Description of the task:
How many lines in the data below include the word "seasonal"? Respond with the number, nothing more.

[Extracted page text data]
• • • • • • •

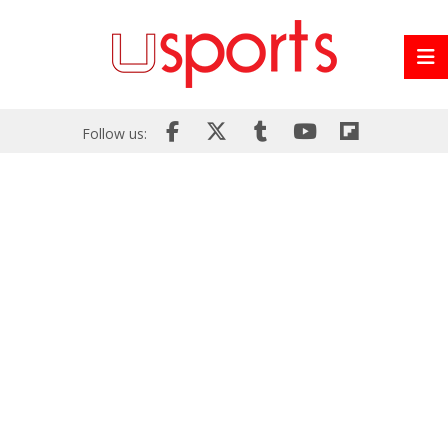
Follow us:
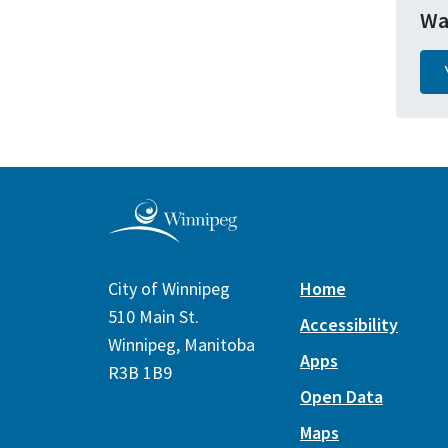
Wa
City of Winnipeg
Home
510 Main St.
Accessibility
Winnipeg, Manitoba
Apps
R3B 1B9
Open Data
Maps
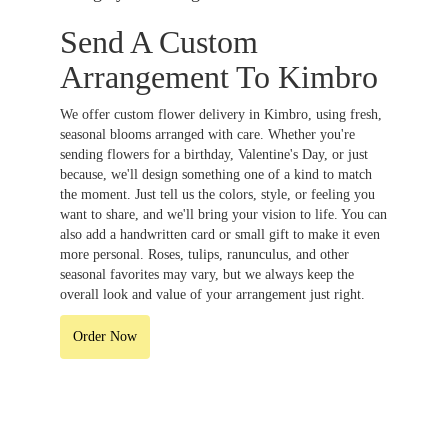
Send A Custom
Arrangement To Kimbro
We offer custom flower delivery in Kimbro, using fresh,
seasonal blooms arranged with care. Whether you're
sending flowers for a birthday, Valentine's Day, or just
because, we'll design something one of a kind to match
the moment. Just tell us the colors, style, or feeling you
want to share, and we'll bring your vision to life. You can
also add a handwritten card or small gift to make it even
more personal. Roses, tulips, ranunculus, and other
seasonal favorites may vary, but we always keep the
overall look and value of your arrangement just right.
Order Now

• • • • • • •

Task response:
2